*Text shown*.
On May 28, 2007, at about 12:30 p.m., Southwest Bike Officers Elbin Quintanilla and his partner responded to assist other officers who were in foot pursuit of a burglary suspect.

While searching for the burglary suspect, an LAPD Air Unit directed Officer Quintanilla and his partner to a backyard in the 3000 block of Norton Street. The officers were confronted by a vicious Pitbull who charged Quintanilla's partner and was inches away from biting his leg. Officer Quintanilla fired one round and struck the dog in the shoulder. The owner of the Pitbull came out of the house and restrained the dog.

A perimeter was set and the K-9 Unit was called out. The burglary suspect was located near the area and was taken into custody without incident.

Again, it appears that at most this dog was defending his backyard. How does the defense of a yard morph into "vicious"? By the assertion that the dog was "inches away from biting his leg"? (The dog bit no one.) Or by the additional words "pit bull"? Well, what was it? A "vicious pit bull"? Or a dog defending his own yard?

Do dogs have the right to defend yards without being labeled vicious? Or do only pit bulls forfeit this right?

I found the following YouTube video in which the police gave one of these usual accounts, but if you watch it, you'll see that the neighbors dispute it rather vehemently, saying that the police shot a friendly puppy who came to them when it was called.

This whole area strikes me as a perfect scenario for a law school question. Under what circumstances do the police have a right to shoot dogs? Obviously, they'll always say that the dogs were attacking, but if the police have invaded private property without a warrant, and the owner of the dogs is given no notice that they were there, how is the dog supposed to know that they were "good guys" and not the bad guys it is their job to protect against? Nothing is more dangerous than police in hot pursuit or police acting under a mistake, as unlike criminals, they're acting under legal authority, and if you don't know they are there, anything might happen.

What about the right of the dog owner to defend his dog? Legally, it has to be kept in mind that dogs are property, and there is no right to use lethal force in defense of property, even if that property is about to be destroyed or irreparably injured. Thus, if an unlawful trespasser enters my backyard and I see him pointing a gun at my dog's head, I am not allowed to shoot him -- even if that would save Coco's life. That's because Coco is a dog, and the trespasser is a human. Frankly, I agree with this distinction, and no matter how awful it would be to see Coco get shot, that does not entitle me to commit murder to prevent it.

As a practical matter, though, I am allowed to use reasonable force to defend my property, and I suppose I could run out into the yard, point a gun at the guy, and scream "DROP THE GUN!" What I could not do would be to shoot him. However, if instead of dropping the gun, he turned from Coco and pointed it at me, then I could shoot in self defense.

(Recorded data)
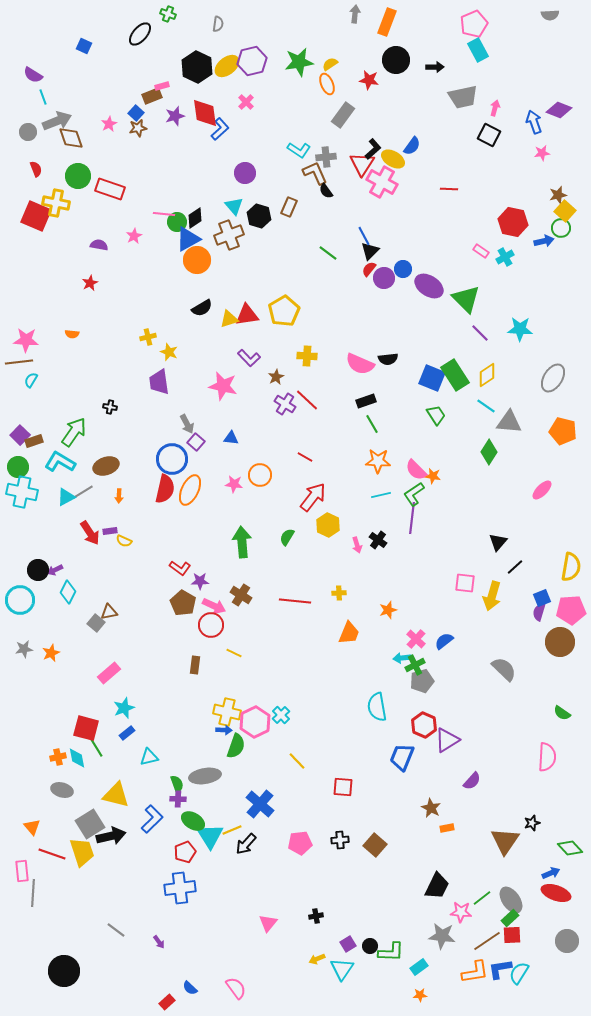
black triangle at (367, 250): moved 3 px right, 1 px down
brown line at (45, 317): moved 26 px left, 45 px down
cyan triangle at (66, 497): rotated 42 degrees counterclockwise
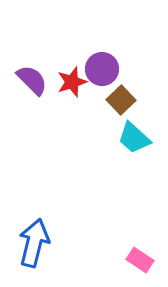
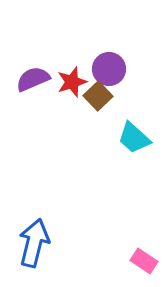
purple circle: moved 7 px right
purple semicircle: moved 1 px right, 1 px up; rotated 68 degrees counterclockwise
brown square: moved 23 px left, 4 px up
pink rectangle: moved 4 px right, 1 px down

*What to do*.
- a) In the text about police shooting a dog during a burglary search, how many rounds did Officer Quintanilla fire, and where did the round hit the dog?
- b) Go on with the text about police shooting dogs, starting right after its last sentence.

*Task-by-task outputs*.
- a) He fired one round, which struck the dog in the shoulder.

- b)
But what if the trespasser about to shoot my dog was a cop? Same rule?

Don't ask me.

I'm not in law school and I don't have to answer law school questions.

My worry, though, is that the burgeoning dog control movement may be fueled in part by fearful police, who are after all human beings and who read the same scare stories as everyone else. Moreover, they are routinely (and more and more frequently) being ordered to utilize military methods and tactics while conducting raids on residences without notice to the occupants, many of whom have dogs which are dangerous to dangerous invaders.

I worry that the war on drugs is fueling a war on dogs.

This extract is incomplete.